And ministers have been warned about how the public might react to different models currently being considered by the government, potentially including the creation of hundreds or even thousands of different, hyper-local wholesale electricity prices all over the country.

A delayed consultation on the plans is now due before Easter, with backbench Conservative MPs urging Coutinho to find a way to fix the U.K.’s creaking energy system without doing “profound” damage to local economies.

Dare to REMA

It is all part of little-known reforms — the catchily-titled Review of Electricity Market Arrangements (REMA) — which Whitehall officials have been working on quietly for two years.

At the heart of the sprawling package is a proposal to ditch Britain’s single national wholesale electricity price in favor of so-called locational marginal pricing (LMP).

A local approach, experts say, would better reflect the mounting cost of moving electricity across the country through the power grid, from where it is generated (often in remote Scottish offshore wind farms) to where it is used (chiefly big cities and industrial hubs in England.) 

The government’s latest consultation was originally promised before Christmas. Ministers missed that deadline and the paper is now expected after the Budget and before Easter. The energy industry is watching nervously to see whether locational pricing is still on the table.

Uncertainty ahead

The Department for Energy Security and Net Zero insists that any decision will include safeguards to “protect consumers.” But delivering such a huge shake-up, while ensuring households are not unfairly penalized, poses challenges both practical and political.

“There are an awful lot of questions that need to be answered before we go for this,” Conservative MP Mark Garnier, a member of the House of Commons Energy Security and Net Zero Committee, told POLITICO.

“I’m uncertain how we would answer all these questions — and you could go down a path that has profound economic impacts on certain areas of the U.K. if it’s not done properly.”

The hated postcode lottery

Advocates for locational pricing — already used in New Zealand and parts of Europe, the U.S., and Canada — say it encourages developers to build new power sources like wind farms or solar parks closer to big demand centers like cities or industrial areas. That reduces the costs of moving electricity around the country and leads to cheaper bills for everyone.

Power-hungry businesses like data centers or factories might also end up building closer to clean energy sources to benefit from cheap electricity — or so the business case goes.

There are already some differences in energy bills between different parts of the U.K., usually reflecting the cost of running local power networks.

But if locational pricing were introduced and the wholesale price — the biggest part of any electricity bill — was passed directly onto consumers, it could lead to much bigger regional variation in energy bills, potentially of hundreds of pounds.

**Provided data**

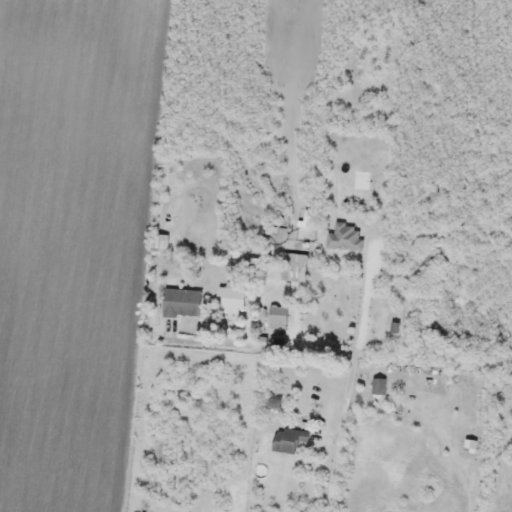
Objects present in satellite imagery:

**What is expected**
In the electricity pricing text, what does REMA stand for? These lines have no connection to the electricity pricing text.

**Full output**
Review of Electricity Market Arrangements